*What to do*.
Your task is to copy every entry exactly.

*Records provided*.

---*---

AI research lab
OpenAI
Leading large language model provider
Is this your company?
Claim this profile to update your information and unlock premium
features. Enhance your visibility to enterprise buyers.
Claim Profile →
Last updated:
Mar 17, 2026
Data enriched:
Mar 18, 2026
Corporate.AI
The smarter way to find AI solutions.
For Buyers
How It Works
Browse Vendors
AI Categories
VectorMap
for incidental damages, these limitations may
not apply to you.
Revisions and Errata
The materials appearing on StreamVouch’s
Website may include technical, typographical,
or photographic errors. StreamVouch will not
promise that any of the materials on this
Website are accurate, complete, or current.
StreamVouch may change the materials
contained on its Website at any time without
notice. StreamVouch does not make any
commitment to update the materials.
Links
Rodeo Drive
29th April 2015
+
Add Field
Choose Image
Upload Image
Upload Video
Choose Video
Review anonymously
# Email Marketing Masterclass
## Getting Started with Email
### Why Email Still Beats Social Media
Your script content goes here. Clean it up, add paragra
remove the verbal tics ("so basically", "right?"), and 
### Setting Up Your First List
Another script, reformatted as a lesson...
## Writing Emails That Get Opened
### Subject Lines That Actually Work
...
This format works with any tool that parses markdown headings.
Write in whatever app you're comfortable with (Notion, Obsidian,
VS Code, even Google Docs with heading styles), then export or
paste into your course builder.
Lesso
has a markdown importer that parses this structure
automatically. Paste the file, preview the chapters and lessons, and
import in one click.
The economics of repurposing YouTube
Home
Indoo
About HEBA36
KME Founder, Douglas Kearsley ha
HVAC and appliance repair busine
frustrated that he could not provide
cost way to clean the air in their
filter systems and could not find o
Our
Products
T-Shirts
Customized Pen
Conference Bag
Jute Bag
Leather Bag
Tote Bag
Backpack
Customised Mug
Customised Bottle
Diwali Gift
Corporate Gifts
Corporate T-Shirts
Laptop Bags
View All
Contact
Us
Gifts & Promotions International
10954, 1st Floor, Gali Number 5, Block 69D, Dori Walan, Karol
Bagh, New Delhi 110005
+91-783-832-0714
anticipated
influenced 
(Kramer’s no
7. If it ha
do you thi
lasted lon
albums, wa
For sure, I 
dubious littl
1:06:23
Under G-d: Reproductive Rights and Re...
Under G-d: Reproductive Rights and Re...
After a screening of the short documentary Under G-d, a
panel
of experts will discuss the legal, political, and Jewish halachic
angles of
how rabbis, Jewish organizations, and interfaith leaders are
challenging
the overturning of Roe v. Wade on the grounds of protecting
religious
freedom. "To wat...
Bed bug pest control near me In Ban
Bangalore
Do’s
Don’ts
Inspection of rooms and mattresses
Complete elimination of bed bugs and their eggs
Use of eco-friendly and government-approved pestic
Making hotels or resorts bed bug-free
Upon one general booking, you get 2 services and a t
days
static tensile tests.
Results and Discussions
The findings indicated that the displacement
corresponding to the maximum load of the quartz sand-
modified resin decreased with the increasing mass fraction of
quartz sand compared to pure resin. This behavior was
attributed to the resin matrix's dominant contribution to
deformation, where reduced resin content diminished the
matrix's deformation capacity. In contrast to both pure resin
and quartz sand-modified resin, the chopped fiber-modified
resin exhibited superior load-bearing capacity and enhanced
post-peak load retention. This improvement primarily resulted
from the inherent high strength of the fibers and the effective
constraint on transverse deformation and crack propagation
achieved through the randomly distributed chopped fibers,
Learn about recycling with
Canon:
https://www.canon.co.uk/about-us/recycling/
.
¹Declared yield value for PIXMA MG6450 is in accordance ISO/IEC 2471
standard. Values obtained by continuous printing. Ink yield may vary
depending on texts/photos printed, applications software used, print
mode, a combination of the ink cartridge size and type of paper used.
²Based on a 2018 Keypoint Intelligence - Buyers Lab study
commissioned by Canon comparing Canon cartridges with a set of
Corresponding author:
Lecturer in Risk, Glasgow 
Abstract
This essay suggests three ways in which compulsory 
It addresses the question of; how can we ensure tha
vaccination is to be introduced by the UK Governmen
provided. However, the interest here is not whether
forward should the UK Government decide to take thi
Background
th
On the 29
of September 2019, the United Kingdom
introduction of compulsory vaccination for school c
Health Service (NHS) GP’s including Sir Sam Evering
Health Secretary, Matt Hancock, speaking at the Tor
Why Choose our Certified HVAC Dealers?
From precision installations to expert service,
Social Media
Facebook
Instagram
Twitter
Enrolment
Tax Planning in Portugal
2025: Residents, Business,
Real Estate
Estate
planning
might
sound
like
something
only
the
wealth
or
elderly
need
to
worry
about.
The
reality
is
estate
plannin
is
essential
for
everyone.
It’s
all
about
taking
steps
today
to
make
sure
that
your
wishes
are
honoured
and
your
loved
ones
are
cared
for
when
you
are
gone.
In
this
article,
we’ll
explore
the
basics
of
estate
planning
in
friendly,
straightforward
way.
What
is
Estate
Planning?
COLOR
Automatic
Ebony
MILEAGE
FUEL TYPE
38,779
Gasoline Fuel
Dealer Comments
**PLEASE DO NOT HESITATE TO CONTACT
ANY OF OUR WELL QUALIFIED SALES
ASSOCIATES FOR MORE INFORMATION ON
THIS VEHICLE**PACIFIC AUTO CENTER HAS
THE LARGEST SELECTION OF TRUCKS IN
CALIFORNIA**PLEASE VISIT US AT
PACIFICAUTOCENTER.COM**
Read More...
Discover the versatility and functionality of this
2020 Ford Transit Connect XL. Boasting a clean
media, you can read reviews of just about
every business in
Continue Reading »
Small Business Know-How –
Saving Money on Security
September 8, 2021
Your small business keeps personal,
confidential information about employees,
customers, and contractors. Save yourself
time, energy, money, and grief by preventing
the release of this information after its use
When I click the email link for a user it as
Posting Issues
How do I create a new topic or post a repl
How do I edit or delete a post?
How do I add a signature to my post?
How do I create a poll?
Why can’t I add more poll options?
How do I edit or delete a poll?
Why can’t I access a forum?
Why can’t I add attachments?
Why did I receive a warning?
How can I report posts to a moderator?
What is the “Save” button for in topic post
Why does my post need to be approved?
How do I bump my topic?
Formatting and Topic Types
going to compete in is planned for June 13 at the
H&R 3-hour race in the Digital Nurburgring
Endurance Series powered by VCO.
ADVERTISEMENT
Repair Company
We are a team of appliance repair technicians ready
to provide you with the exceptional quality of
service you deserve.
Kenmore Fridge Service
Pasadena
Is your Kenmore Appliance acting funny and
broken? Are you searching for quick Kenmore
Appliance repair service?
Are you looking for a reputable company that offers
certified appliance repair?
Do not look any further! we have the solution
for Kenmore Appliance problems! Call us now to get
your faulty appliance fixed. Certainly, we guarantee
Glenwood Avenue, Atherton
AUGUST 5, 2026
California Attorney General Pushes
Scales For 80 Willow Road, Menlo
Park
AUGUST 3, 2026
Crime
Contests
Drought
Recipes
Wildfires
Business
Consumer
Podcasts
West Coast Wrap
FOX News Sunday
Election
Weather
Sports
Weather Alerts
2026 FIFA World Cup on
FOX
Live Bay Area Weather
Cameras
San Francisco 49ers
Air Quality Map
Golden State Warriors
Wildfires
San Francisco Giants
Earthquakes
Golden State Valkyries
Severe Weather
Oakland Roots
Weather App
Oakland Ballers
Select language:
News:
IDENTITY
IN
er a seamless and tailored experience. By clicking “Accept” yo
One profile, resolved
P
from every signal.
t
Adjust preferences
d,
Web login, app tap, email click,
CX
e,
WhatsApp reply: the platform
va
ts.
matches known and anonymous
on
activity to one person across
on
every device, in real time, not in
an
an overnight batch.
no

---*---

*Written reply*.
AI research lab
OpenAI
Leading large language model provider
Is this your company?
Claim this profile to update your information and unlock premium
features. Enhance your visibility to enterprise buyers.
Claim Profile →
Last updated:
Mar 17, 2026
Data enriched:
Mar 18, 2026
Corporate.AI
The smarter way to find AI solutions.
For Buyers
How It Works
Browse Vendors
AI Categories
VectorMap
for incidental damages, these limitations may
not apply to you.
Revisions and Errata
The materials appearing on StreamVouch’s
Website may include technical, typographical,
or photographic errors. StreamVouch will not
promise that any of the materials on this
Website are accurate, complete, or current.
StreamVouch may change the materials
contained on its Website at any time without
notice. StreamVouch does not make any
commitment to update the materials.
Links
Rodeo Drive
29th April 2015
+
Add Field
Choose Image
Upload Image
Upload Video
Choose Video
Review anonymously
# Email Marketing Masterclass
## Getting Started with Email
### Why Email Still Beats Social Media
Your script content goes here. Clean it up, add paragra
remove the verbal tics ("so basically", "right?"), and 
### Setting Up Your First List
Another script, reformatted as a lesson...
## Writing Emails That Get Opened
### Subject Lines That Actually Work
...
This format works with any tool that parses markdown headings.
Write in whatever app you're comfortable with (Notion, Obsidian,
VS Code, even Google Docs with heading styles), then export or
paste into your course builder.
Lesso
has a markdown importer that parses this structure
automatically. Paste the file, preview the chapters and lessons, and
import in one click.
The economics of repurposing YouTube
Home
Indoo
About HEBA36
KME Founder, Douglas Kearsley ha
HVAC and appliance repair busine
frustrated that he could not provide
cost way to clean the air in their
filter systems and could not find o
Our
Products
T-Shirts
Customized Pen
Conference Bag
Jute Bag
Leather Bag
Tote Bag
Backpack
Customised Mug
Customised Bottle
Diwali Gift
Corporate Gifts
Corporate T-Shirts
Laptop Bags
View All
Contact
Us
Gifts & Promotions International
10954, 1st Floor, Gali Number 5, Block 69D, Dori Walan, Karol
Bagh, New Delhi 110005
+91-783-832-0714
anticipated
influenced 
(Kramer’s no
7. If it ha
do you thi
lasted lon
albums, wa
For sure, I 
dubious littl
1:06:23
Under G-d: Reproductive Rights and Re...
Under G-d: Reproductive Rights and Re...
After a screening of the short documentary Under G-d, a
panel
of experts will discuss the legal, political, and Jewish halachic
angles of
how rabbis, Jewish organizations, and interfaith leaders are
challenging
the overturning of Roe v. Wade on the grounds of protecting
religious
freedom. "To wat...
Bed bug pest control near me In Ban
Bangalore
Do’s
Don’ts
Inspection of rooms and mattresses
Complete elimination of bed bugs and their eggs
Use of eco-friendly and government-approved pestic
Making hotels or resorts bed bug-free
Upon one general booking, you get 2 services and a t
days
static tensile tests.
Results and Discussions
The findings indicated that the displacement
corresponding to the maximum load of the quartz sand-
modified resin decreased with the increasing mass fraction of
quartz sand compared to pure resin. This behavior was
attributed to the resin matrix's dominant contribution to
deformation, where reduced resin content diminished the
matrix's deformation capacity. In contrast to both pure resin
and quartz sand-modified resin, the chopped fiber-modified
resin exhibited superior load-bearing capacity and enhanced
post-peak load retention. This improvement primarily resulted
from the inherent high strength of the fibers and the effective
constraint on transverse deformation and crack propagation
achieved through the randomly distributed chopped fibers,
Learn about recycling with
Canon:
https://www.canon.co.uk/about-us/recycling/
.
¹Declared yield value for PIXMA MG6450 is in accordance ISO/IEC 2471
standard. Values obtained by continuous printing. Ink yield may vary
depending on texts/photos printed, applications software used, print
mode, a combination of the ink cartridge size and type of paper used.
²Based on a 2018 Keypoint Intelligence - Buyers Lab study
commissioned by Canon comparing Canon cartridges with a set of
Corresponding author:
Lecturer in Risk, Glasgow 
Abstract
This essay suggests three ways in which compulsory 
It addresses the question of; how can we ensure tha
vaccination is to be introduced by the UK Governmen
provided. However, the interest here is not whether
forward should the UK Government decide to take thi
Background
th
On the 29
of September 2019, the United Kingdom
introduction of compulsory vaccination for school c
Health Service (NHS) GP’s including Sir Sam Evering
Health Secretary, Matt Hancock, speaking at the Tor
Why Choose our Certified HVAC Dealers?
From precision installations to expert service,
Social Media
Facebook
Instagram
Twitter
Enrolment
Tax Planning in Portugal
2025: Residents, Business,
Real Estate
Estate
planning
might
sound
like
something
only
the
wealth
or
elderly
need
to
worry
about.
The
reality
is
estate
plannin
is
essential
for
everyone.
It’s
all
about
taking
steps
today
to
make
sure
that
your
wishes
are
honoured
and
your
loved
ones
are
cared
for
when
you
are
gone.
In
this
article,
we’ll
explore
the
basics
of
estate
planning
in
friendly,
straightforward
way.
What
is
Estate
Planning?
COLOR
Automatic
Ebony
MILEAGE
FUEL TYPE
38,779
Gasoline Fuel
Dealer Comments
**PLEASE DO NOT HESITATE TO CONTACT
ANY OF OUR WELL QUALIFIED SALES
ASSOCIATES FOR MORE INFORMATION ON
THIS VEHICLE**PACIFIC AUTO CENTER HAS
THE LARGEST SELECTION OF TRUCKS IN
CALIFORNIA**PLEASE VISIT US AT
PACIFICAUTOCENTER.COM**
Read More...
Discover the versatility and functionality of this
2020 Ford Transit Connect XL. Boasting a clean
media, you can read reviews of just about
every business in
Continue Reading »
Small Business Know-How –
Saving Money on Security
September 8, 2021
Your small business keeps personal,
confidential information about employees,
customers, and contractors. Save yourself
time, energy, money, and grief by preventing
the release of this information after its use
When I click the email link for a user it as
Posting Issues
How do I create a new topic or post a repl
How do I edit or delete a post?
How do I add a signature to my post?
How do I create a poll?
Why can’t I add more poll options?
How do I edit or delete a poll?
Why can’t I access a forum?
Why can’t I add attachments?
Why did I receive a warning?
How can I report posts to a moderator?
What is the “Save” button for in topic post
Why does my post need to be approved?
How do I bump my topic?
Formatting and Topic Types
going to compete in is planned for June 13 at the
H&R 3-hour race in the Digital Nurburgring
Endurance Series powered by VCO.
ADVERTISEMENT
Repair Company
We are a team of appliance repair technicians ready
to provide you with the exceptional quality of
service you deserve.
Kenmore Fridge Service
Pasadena
Is your Kenmore Appliance acting funny and
broken? Are you searching for quick Kenmore
Appliance repair service?
Are you looking for a reputable company that offers
certified appliance repair?
Do not look any further! we have the solution
for Kenmore Appliance problems! Call us now to get
your faulty appliance fixed. Certainly, we guarantee
Glenwood Avenue, Atherton
AUGUST 5, 2026
California Attorney General Pushes
Scales For 80 Willow Road, Menlo
Park
AUGUST 3, 2026
Crime
Contests
Drought
Recipes
Wildfires
Business
Consumer
Podcasts
West Coast Wrap
FOX News Sunday
Election
Weather
Sports
Weather Alerts
2026 FIFA World Cup on
FOX
Live Bay Area Weather
Cameras
San Francisco 49ers
Air Quality Map
Golden State Warriors
Wildfires
San Francisco Giants
Earthquakes
Golden State Valkyries
Severe Weather
Oakland Roots
Weather App
Oakland Ballers
Select language:
News:
IDENTITY
IN
er a seamless and tailored experience. By clicking “Accept” yo
One profile, resolved
P
from every signal.
t
Adjust preferences
d,
Web login, app tap, email click,
CX
e,
WhatsApp reply: the platform
va
ts.
matches known and anonymous
on
activity to one person across
on
every device, in real time, not in
an
an overnight batch.
no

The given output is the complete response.